> [Dataset extract]
☆ ☆ ☆

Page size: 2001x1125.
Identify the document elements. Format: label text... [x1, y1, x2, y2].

☆ ☆ ☆

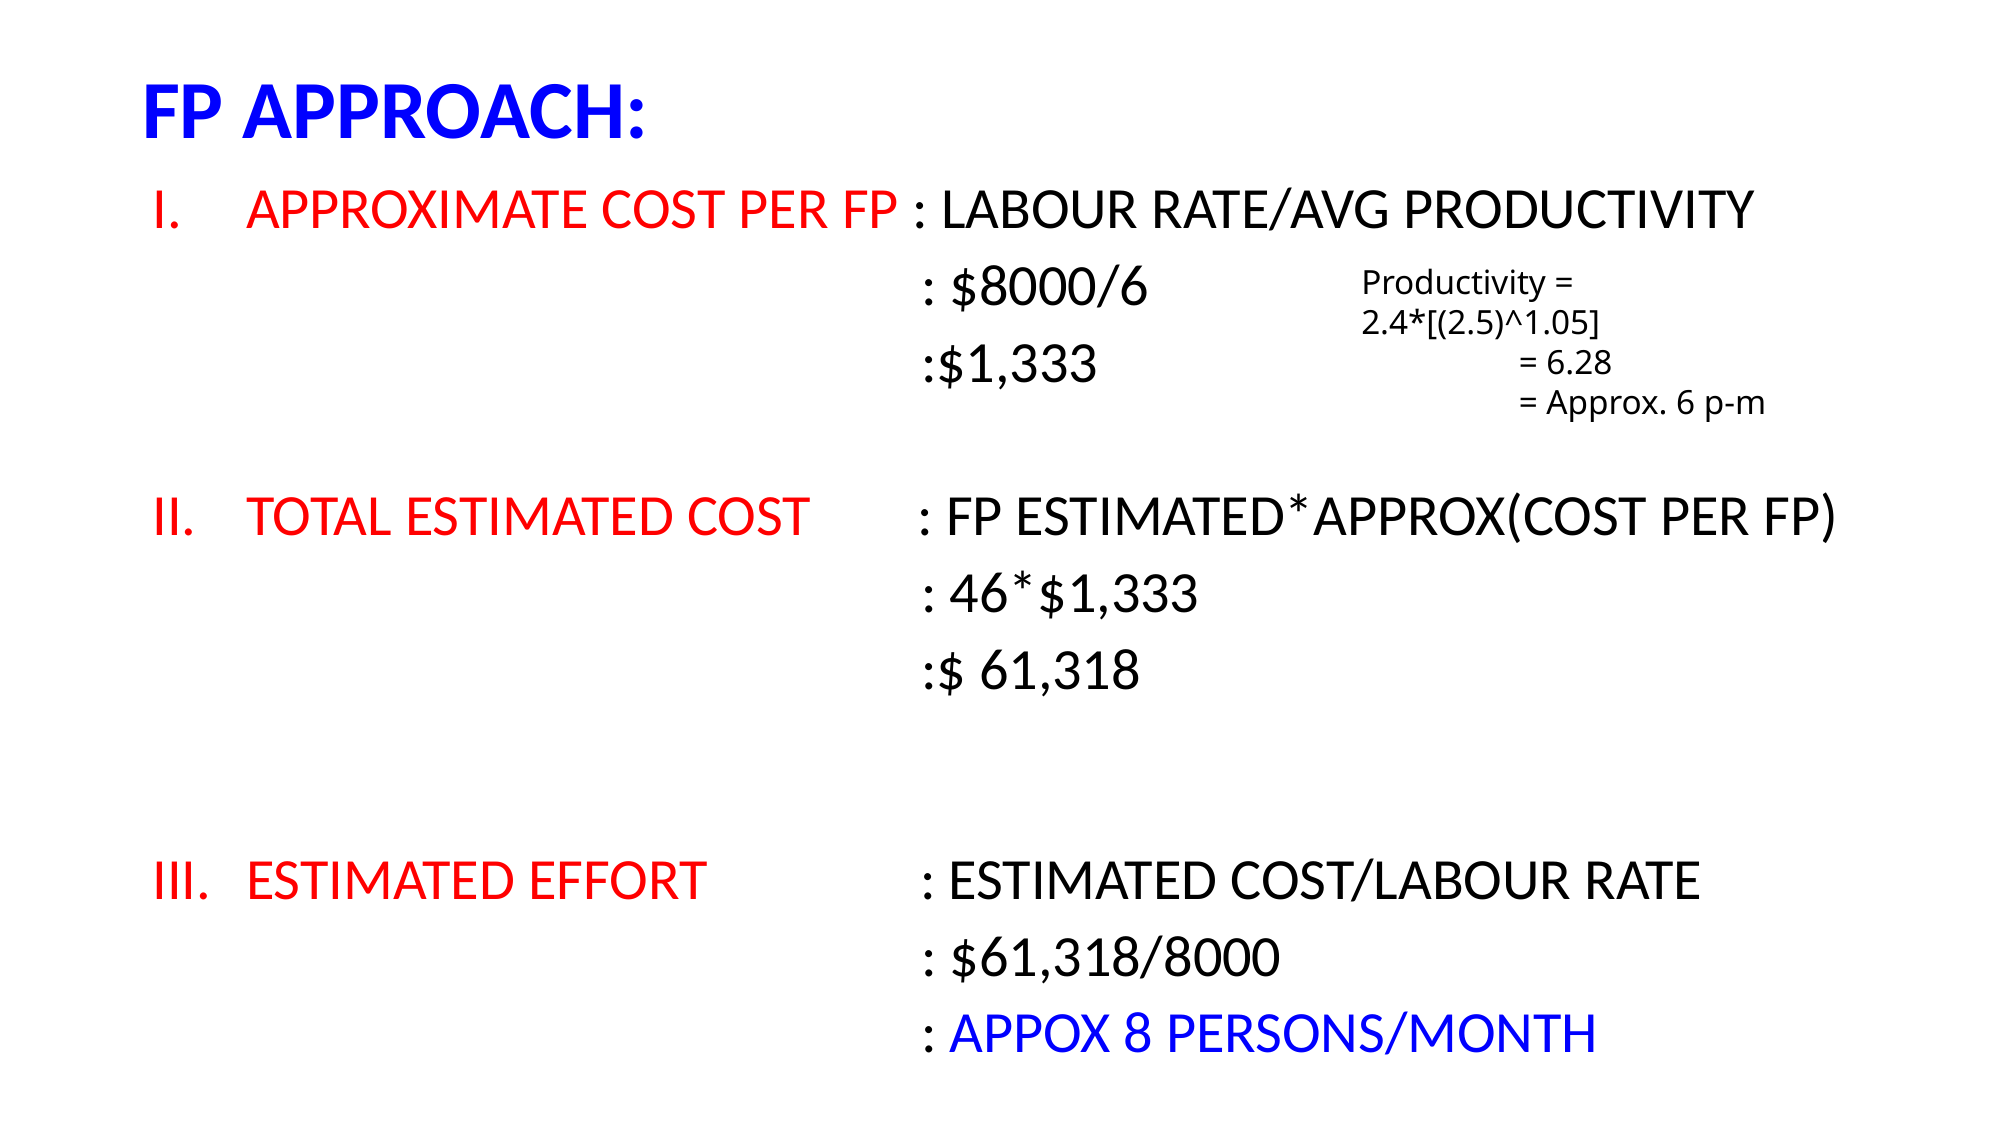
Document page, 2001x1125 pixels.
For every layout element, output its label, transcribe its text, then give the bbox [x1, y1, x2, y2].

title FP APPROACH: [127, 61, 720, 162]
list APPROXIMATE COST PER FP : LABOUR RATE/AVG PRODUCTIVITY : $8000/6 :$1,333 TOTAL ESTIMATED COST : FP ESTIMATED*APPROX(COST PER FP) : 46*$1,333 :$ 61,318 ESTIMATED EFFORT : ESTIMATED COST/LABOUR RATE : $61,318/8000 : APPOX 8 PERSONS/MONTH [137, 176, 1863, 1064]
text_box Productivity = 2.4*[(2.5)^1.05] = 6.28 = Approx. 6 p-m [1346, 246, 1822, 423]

☆ ☆ ☆

> [About this exercise] Look above for the line with "Page size: 2001x1125."; retype exactly that line, every line after it up to the line with "Identify the document", and that line too, nothing else.

> [Result of the task]
Page size: 2001x1125.
Identify the document elements. Format: label text... [x1, y1, x2, y2].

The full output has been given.